Source data

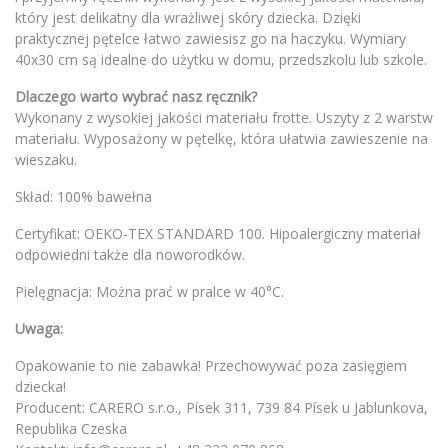
który jest delikatny dla wrażliwej skóry dziecka. Dzięki
praktycznej pętelce łatwo zawiesisz go na haczyku. Wymiary
40x30 cm są idealne do użytku w domu, przedszkolu lub szkole.
Dlaczego warto wybrać nasz ręcznik?
Wykonany z wysokiej jakości materiału frotte. Uszyty z 2 warstw
materiału. Wyposażony w pętelkę, która ułatwia zawieszenie na
wieszaku.
Skład: 100% bawełna
Certyfikat: OEKO-TEX STANDARD 100. Hipoalergiczny materiał
odpowiedni także dla noworodków.
Pielęgnacja: Można prać w pralce w 40°C.
Uwaga:
Opakowanie to nie zabawka! Przechowywać poza zasięgiem
dziecka!
Producent: CARERO s.r.o., Písek 311, 739 84 Písek u Jablunkova,
Republika Czeska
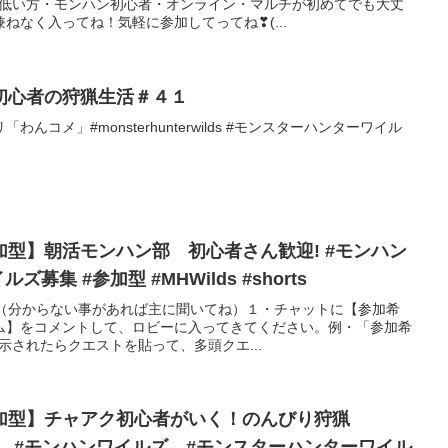
Rが低い方・モンハン初心者・オンライン・マルチが初めてでも大丈
ねなく入ってね！気軽に参加してってね❣(...
初心者の狩猟生活＃４１
んコメ」#monsterhunterwilds #モンスターハンターワイル
型】朝活モンハン部 初心者さん歓迎! #モンハン
ワイルズ #モンハンワイルズ募集 #参加型 #MHWilds #shorts
!!（分からない事があれば主に聞いてね）１・チャットに【参加希
ム】をコメントして、ロビーに入ってきてください。例・「参加希
示されたらクエストを貼って、多頭クエ...
加型】チャアク初心者がいく！のんびり狩猟
花くる #モンハンワイルズ #モンスターハンターワイル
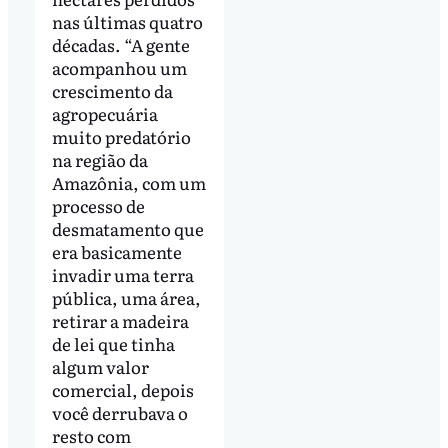
nas últimas quatro
décadas. “A gente
acompanhou um
crescimento da
agropecuária
muito predatório
na região da
Amazônia, com um
processo de
desmatamento que
era basicamente
invadir uma terra
pública, uma área,
retirar a madeira
de lei que tinha
algum valor
comercial, depois
você derrubava o
resto com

** What to work on **
Leaving out every picture, repeat exactly the lines of the records from the start through the line that has "んコメ」#monsterhunterwilds #モンスターハンターワイル".

** Result **
który jest delikatny dla wrażliwej skóry dziecka. Dzięki
praktycznej pętelce łatwo zawiesisz go na haczyku. Wymiary
40x30 cm są idealne do użytku w domu, przedszkolu lub szkole.
Dlaczego warto wybrać nasz ręcznik?
Wykonany z wysokiej jakości materiału frotte. Uszyty z 2 warstw
materiału. Wyposażony w pętelkę, która ułatwia zawieszenie na
wieszaku.
Skład: 100% bawełna
Certyfikat: OEKO-TEX STANDARD 100. Hipoalergiczny materiał
odpowiedni także dla noworodków.
Pielęgnacja: Można prać w pralce w 40°C.
Uwaga:
Opakowanie to nie zabawka! Przechowywać poza zasięgiem
dziecka!
Producent: CARERO s.r.o., Písek 311, 739 84 Písek u Jablunkova,
Republika Czeska
Rが低い方・モンハン初心者・オンライン・マルチが初めてでも大丈
ねなく入ってね！気軽に参加してってね❣(...
初心者の狩猟生活＃４１
んコメ」#monsterhunterwilds #モンスターハンターワイル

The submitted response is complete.